9. The apparatus of claim 8 wherein said first channel high-order interpolator comprises a convolver that applies an interpolating transfer function to samples retrieved from said locations in said delay memory.

10. The apparatus of claim 9 wherein said interpolating transfer function is a windowed sinc function having parameters selected responsive to said fraction component of said first channel phase.

11. The apparatus of claim 9 wherein said interpolating transfer function corresponds to a lowpass notch filter having notches at integral multiples of a sampling rate of said monaural sound stream of digital samples.

12. In a digital sound generation system, apparatus for processing a digital sound sample stream to provide a cue indicating a simulated elevation of a sound emitter relative to a sound receiver comprising:

an integer-delay circuit that delays said digital sound sample stream by a variable integer number of time periods responsive to a desired relative elevation between said sound receiver and said sound emitter and outputs a delayed digital sound sample stream;

a fractional-delay circuit that receives said delayed digital sound sample stream and further delays said digital sound sample stream responsive to said desired relative elevation to provide a further delayed digital sound sample stream; and

an adder that adds said digital sound sample stream to said further delayed sample stream to provide a comb-filtered digital sound sample stream.

13. The apparatus of claim 12 wherein said fractional-delay circuit comprises a linear interpolator.

14. The apparatus of claim 12 wherein said fractional-delay circuit comprises a higher-order interpolator.

15. The apparatus of claim 12 wherein said fractional-delay circuit comprises an all-pass filter.

16. In a digital sound generation system, apparatus for processing a digital sound sample stream to provide a cue indicating a simulated azimuth of a sound emitter relative to an orientation of a sound receiver comprising:

an integer-delay circuit that delays said digital sound sample stream by a variable integer number of time periods responsive to a desired relative azimuth between said sound receiver and said sound emitter and outputs a delayed digital sound sample stream;

a fractional-delay circuit that receives said delayed digital sound sample stream and further delays said digital sound sample stream responsive to said desired relative azimuth to provide a further delayed digital sound sample stream; and

an adder that adds said digital sound sample stream to said further delayed sample stream to provide a comb-filtered digital sound sample stream.

17. The apparatus of claim 16 wherein said fractional-delay circuit comprises a linear interpolator.

▶ [Written task A]
In the patent claims, what does the fractional-delay circuit comprise in claim 15?
The patent claims above have no connection to the records that follow.

▶ [Information supplied]
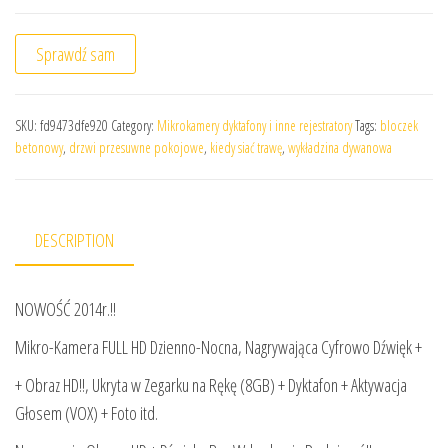
Sprawdź sam
SKU:
fd9473dfe920
Category:
Mikrokamery dyktafony i inne rejestratory
Tags:
bloczek
betonowy
,
drzwi przesuwne pokojowe
,
kiedy siać trawę
,
wykładzina dywanowa
DESCRIPTION
NOWOŚĆ 2014r.!!
Mikro-Kamera FULL HD Dzienno-Nocna, Nagrywająca Cyfrowo Dźwięk +
+ Obraz HD!!, Ukryta w Zegarku na Rękę (8GB) + Dyktafon + Aktywacja
Głosem (VOX) + Foto itd.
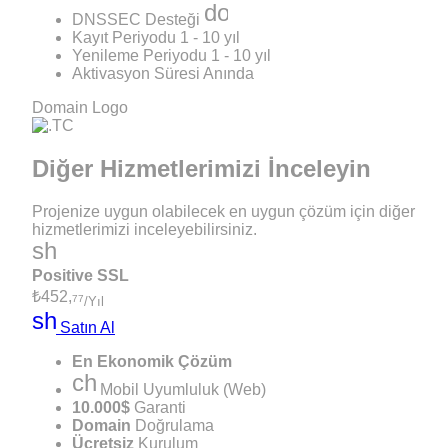
done
DNSSEC Desteği
Kayıt Periyodu
1 - 10 yıl
Yenileme Periyodu
1 - 10 yıl
Aktivasyon Süresi
Anında
Domain Logo
Diğer Hizmetlerimizi
İnceleyin
Projenize uygun olabilecek en uygun çözüm için diğer
hizmetlerimizi inceleyebilirsiniz.
shield
Positive SSL
₺452,
77
/Yıl
shopping_cart
Satın Al
En Ekonomik Çözüm
check
Mobil Uyumluluk (Web)
10.000$
Garanti
Domain
Doğrulama
Ücretsiz
Kurulum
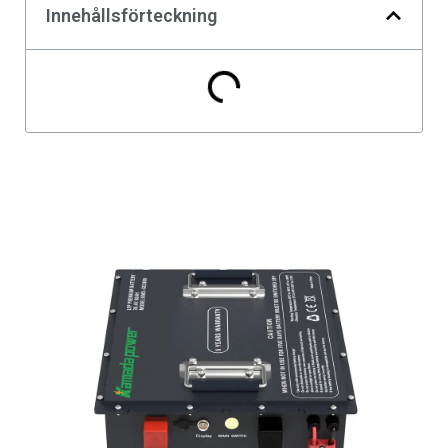
Innehållsförteckning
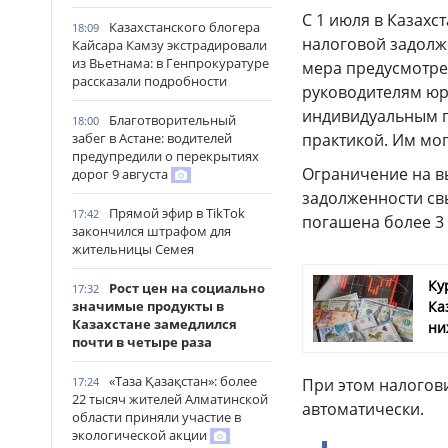
С 1 июля в Казахс
Казахстанского блогера
18:09
налоговой задолже
Кайсара Камзу экстрадировали
из Вьетнама: в Генпрокуратуре
мера предусмотре
рассказали подробности
руководителям юр
индивидуальным 
Благотворительный
18:00
практикой. Им мо
забег в Астане: водителей
предупредили о перекрытиях
Ограничение на в
дорог 9 августа
задолженности свы
Прямой эфир в TikTok
17:42
погашена более 3
закончился штрафом для
жительницы Семея
Ку
Рост цен на социально
17:32
Ка
значимые продукты в
Казахстане замедлился
ни
почти в четыре раза
«Таза Қазақстан»: более
При этом налогови
17:24
22 тысяч жителей Алматинской
автоматически.
области приняли участие в
экологической акции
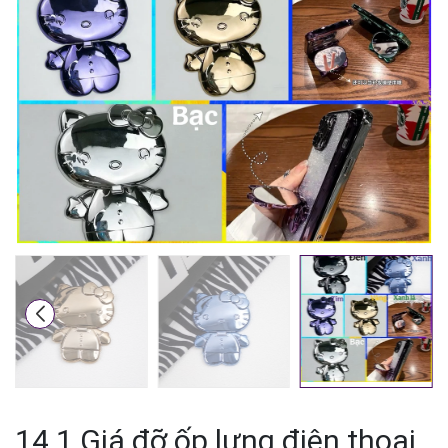
Mã giảm giá:
Ngày hết hạn:
Điều kiện:
14.1 Giá đỡ ốp lưng điện thoại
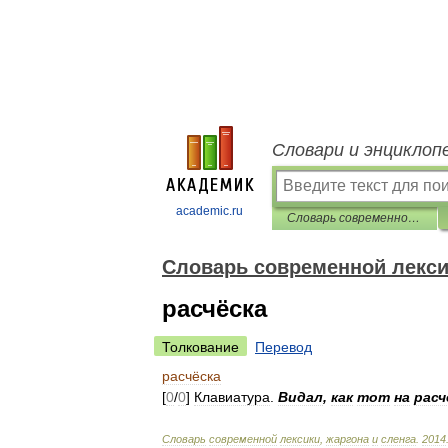
Словари и энциклоп
academic.ru
Cловарь современной лексики, жаргона и сленга
Cловарь современной лексик
расчёска
Толкование
Перевод
расчёска
[
0
/
0
]
Клавиатура
.
Видал
,
как
тот
на
расч
Cловарь
современной
лексики
,
жаргона
и
сленга
.
2014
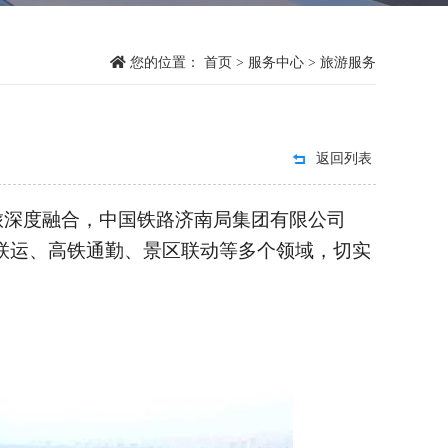
您的位置：
首页
>
服务中心
>
旅游服务
返回列表
旅深度融合，中国铁路济南局集团有限公司
联运、高铁通勤、景区联动等多个领域，切实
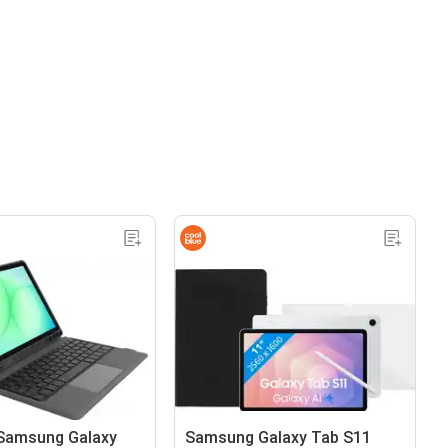
 Samsung Galaxy
Samsung Galaxy Tab S11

▶ [Written task B]
Please convert everything in the records from the start down to the line containing "экологической акции" into a Markdown table with the columns Row and Text, numbering the rows from 1. Leave out blank lines and the pictures.

▶ [Response A]
An all-pass filter.

▶ [Response B]
| Row | Text |
|---|---|
| 1 | Sprawdź sam |
| 2 | SKU: |
| 3 | fd9473dfe920 |
| 4 | Category: |
| 5 | Mikrokamery dyktafony i inne rejestratory |
| 6 | Tags: |
| 7 | bloczek |
| 8 | betonowy |
| 9 | , |
| 10 | drzwi przesuwne pokojowe |
| 11 | , |
| 12 | kiedy siać trawę |
| 13 | , |
| 14 | wykładzina dywanowa |
| 15 | DESCRIPTION |
| 16 | NOWOŚĆ 2014r.!! |
| 17 | Mikro-Kamera FULL HD Dzienno-Nocna, Nagrywająca Cyfrowo Dźwięk + |
| 18 | + Obraz HD!!, Ukryta w Zegarku na Rękę (8GB) + Dyktafon + Aktywacja |
| 19 | Głosem (VOX) + Foto itd. |
| 20 | done |
| 21 | DNSSEC Desteği |
| 22 | Kayıt Periyodu |
| 23 | 1 - 10 yıl |
| 24 | Yenileme Periyodu |
| 25 | 1 - 10 yıl |
| 26 | Aktivasyon Süresi |
| 27 | Anında |
| 28 | Domain Logo |
| 29 | Diğer Hizmetlerimizi |
| 30 | İnceleyin |
| 31 | Projenize uygun olabilecek en uygun çözüm için diğer |
| 32 | hizmetlerimizi inceleyebilirsiniz. |
| 33 | shield |
| 34 | Positive SSL |
| 35 | ₺452, |
| 36 | 77 |
| 37 | /Yıl |
| 38 | shopping_cart |
| 39 | Satın Al |
| 40 | En Ekonomik Çözüm |
| 41 | check |
| 42 | Mobil Uyumluluk (Web) |
| 43 | 10.000$ |
| 44 | Garanti |
| 45 | Domain |
| 46 | Doğrulama |
| 47 | Ücretsiz |
| 48 | Kurulum |
| 49 | Innehållsförteckning |
| 50 | С 1 июля в Казахс |
| 51 | Казахстанского блогера |
| 52 | 18:09 |
| 53 | налоговой задолже |
| 54 | Кайсара Камзу экстрадировали |
| 55 | из Вьетнама: в Генпрокуратуре |
| 56 | мера предусмотре |
| 57 | рассказали подробности |
| 58 | руководителям юр |
| 59 | индивидуальным  |
| 60 | Благотворительный |
| 61 | 18:00 |
| 62 | практикой. Им мо |
| 63 | забег в Астане: водителей |
| 64 | предупредили о перекрытиях |
| 65 | Ограничение на в |
| 66 | дорог 9 августа |
| 67 | задолженности свы |
| 68 | Прямой эфир в TikTok |
| 69 | 17:42 |
| 70 | погашена более 3 |
| 71 | закончился штрафом для |
| 72 | жительницы Семея |
| 73 | Ку |
| 74 | Рост цен на социально |
| 75 | 17:32 |
| 76 | Ка |
| 77 | значимые продукты в |
| 78 | Казахстане замедлился |
| 79 | ни |
| 80 | почти в четыре раза |
| 81 | «Таза Қазақстан»: более |
| 82 | При этом налогови |
| 83 | 17:24 |
| 84 | 22 тысяч жителей Алматинской |
| 85 | автоматически. |
| 86 | области приняли участие в |
| 87 | экологической акции |